The Inventory Logjam

Every week, my agents at Warburg Realty receive calls from anxious buyers, asking “Has anything come up for me? Isn’t there anything new you can show me?” I make our buyers the following solemn promise: we are NOT hoarding these properties for family members or customers we like better. In fact, we are as frustrated by the lack of inventory as you. So I thought it would be interesting to write about the ebb and flow of inventory, both annually and over the arc of the last decade.

New inventory is more likely to arrive on the market at three major points during the year: on or about January 15th, on or about April 1st, and on or about September 15th.  These dates are somewhat variable, the latter two in particular, depending on the exact annual timing of Easter, Passover, and Rosh Hashanah.  But generally speaking there is a post-New Year market, a spring market, and a fall market. Although the seasonality of our business has definitely declined over the last two decades, it is still rare for a major property to be placed onto the market in August, or the second week in December.

Of the three markets, the busiest is usually spring. Historically, the largest number of deals are consummated between April and June; prices also surge the most during these months. Mid-January, after the Christmas and New Year festivities decline, and September, at the end of the summer holidays, see less of a surge in listings than does the spring, but new offerings do often appear at these times.

The popularity of the spring market has primarily to do with the school year. For buyers with children, this is the moment to make a purchase which can then be spruced up over the summer and inhabited during the subsequent school year. And everyone’s real estate adrenaline flows a little faster in spring: daylight lasts longer, views look prettier, terraces feel more accessible.

That said, the flow of inventory has been constrained ever since the tax laws changed in the 90s. Until then capital gains from the sale of personal real estate could be rolled over from purchase to purchase over a lifetime; only when the buyer ceased owning or passed away were taxes due.  When rollover was replaced with the $250,000 individual exemption and the $500,000 marital exemption on capital gains, that meant that for most of the country, whose real estate never generated a gain that large, the sale of a home became a tax free transaction. For New Yorkers, however, the new law proved onerous, especially for those who had been many years in the same home. With a low basis, and Federal, state, and city taxes amounting to over 27%, whether selling made sense was called into question. And for many owners of larger apartments and houses, that question still stands.

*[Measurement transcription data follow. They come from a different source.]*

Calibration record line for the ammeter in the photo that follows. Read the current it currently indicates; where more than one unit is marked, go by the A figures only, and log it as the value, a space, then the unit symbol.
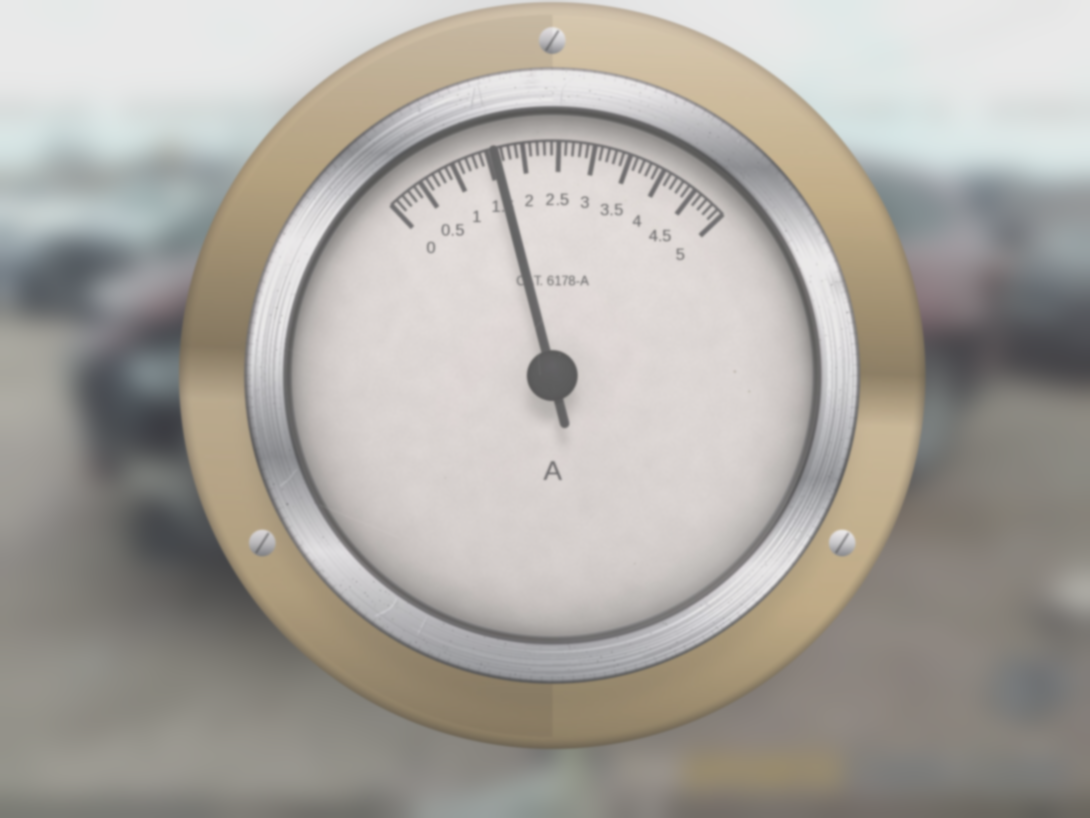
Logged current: 1.6 A
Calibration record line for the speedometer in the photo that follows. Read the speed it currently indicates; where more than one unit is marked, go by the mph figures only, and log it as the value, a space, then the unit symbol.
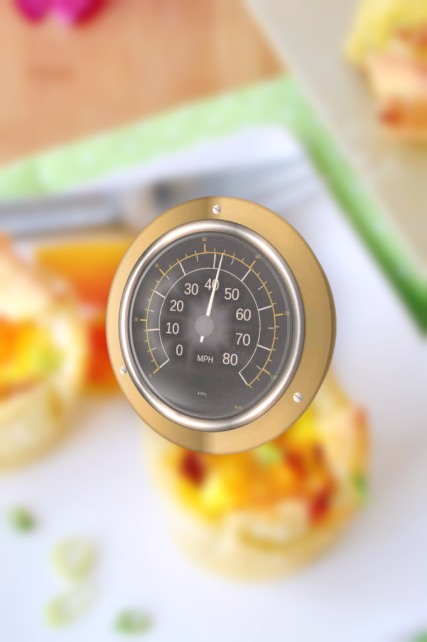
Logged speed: 42.5 mph
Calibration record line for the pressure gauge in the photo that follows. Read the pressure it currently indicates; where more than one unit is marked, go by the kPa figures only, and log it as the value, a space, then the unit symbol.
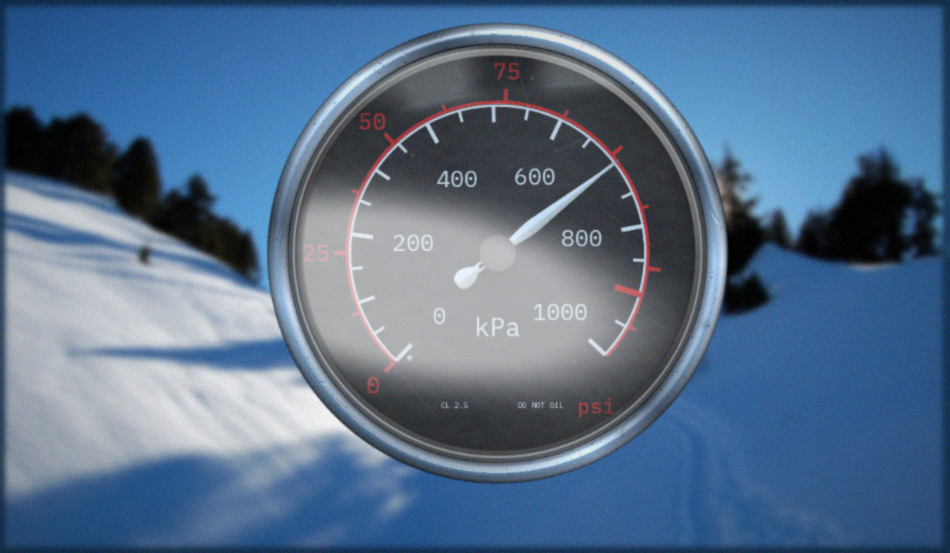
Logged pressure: 700 kPa
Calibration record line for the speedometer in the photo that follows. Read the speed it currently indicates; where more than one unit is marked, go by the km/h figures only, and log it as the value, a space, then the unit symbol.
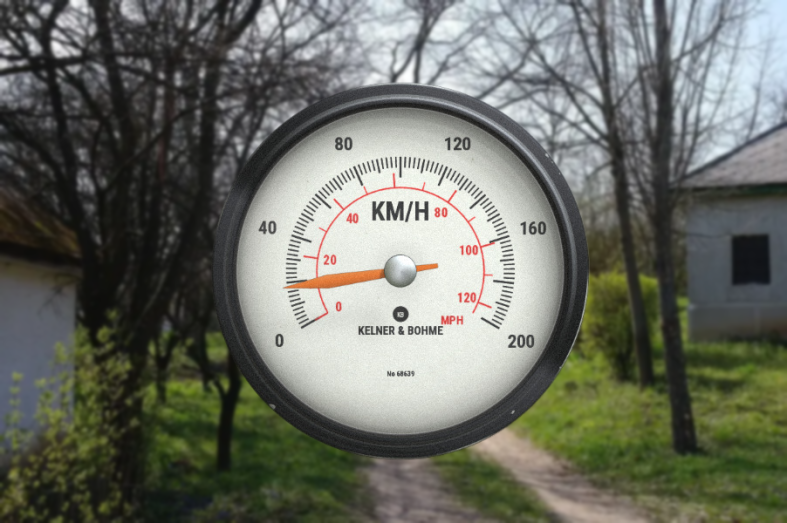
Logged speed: 18 km/h
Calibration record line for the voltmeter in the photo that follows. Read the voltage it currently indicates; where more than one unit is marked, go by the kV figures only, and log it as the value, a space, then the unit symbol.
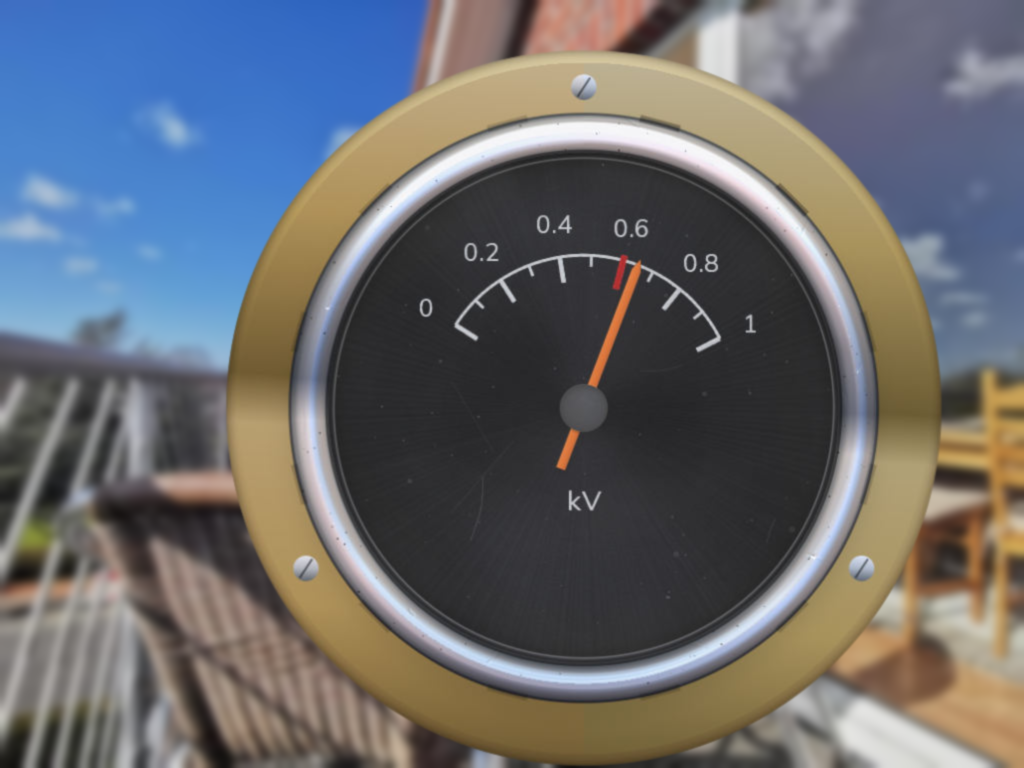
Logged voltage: 0.65 kV
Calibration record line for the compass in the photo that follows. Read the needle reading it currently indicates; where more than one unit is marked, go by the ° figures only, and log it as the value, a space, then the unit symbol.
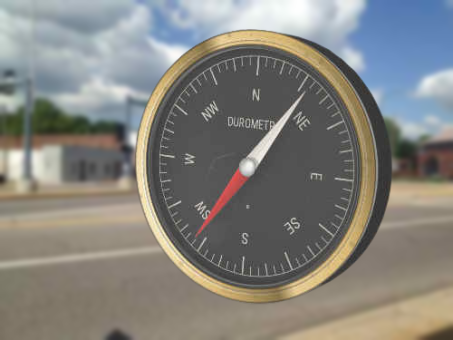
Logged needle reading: 215 °
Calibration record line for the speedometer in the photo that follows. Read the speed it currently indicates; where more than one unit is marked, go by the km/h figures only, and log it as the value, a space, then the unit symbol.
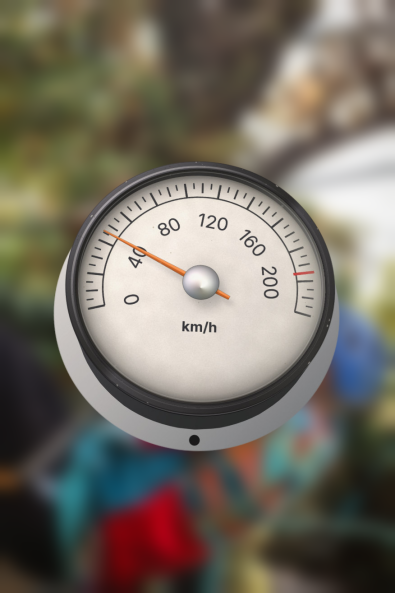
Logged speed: 45 km/h
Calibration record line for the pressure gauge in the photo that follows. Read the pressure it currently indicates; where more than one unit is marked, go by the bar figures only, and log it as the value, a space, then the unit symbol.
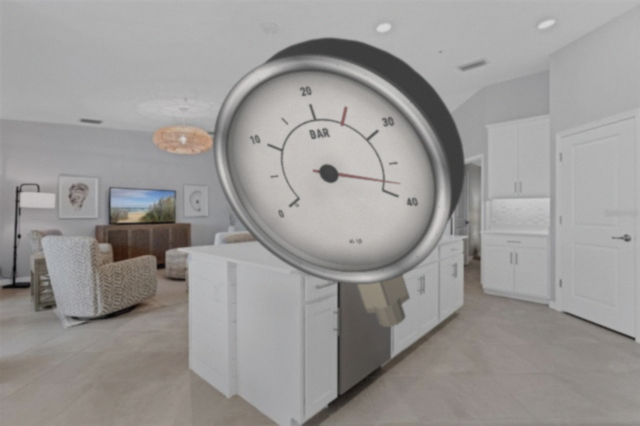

The impact of a slowdown in one segment of the market is profound. If owners of large properties decide that it is not tax-effective to sell, then those who want those larger apartments have fewer alternatives. So they renovate and make do in the homes in which they already live. A logjam develops; less selling at the top reduces the number of transactions all the way through the marketplace. This, to a greater or lesser extent, has been the reality of the co-op market for the past decade and a half. Those who have owned for many years often prefer to let their heirs pay the taxes, impeding the flow from the top of the pyramid.

And so we all wait, agents and buyers alike, for birth, death, job transfer, marriage, or divorce to create a chink in the dam through which a precious property or two flows down to those waiting in the tier below.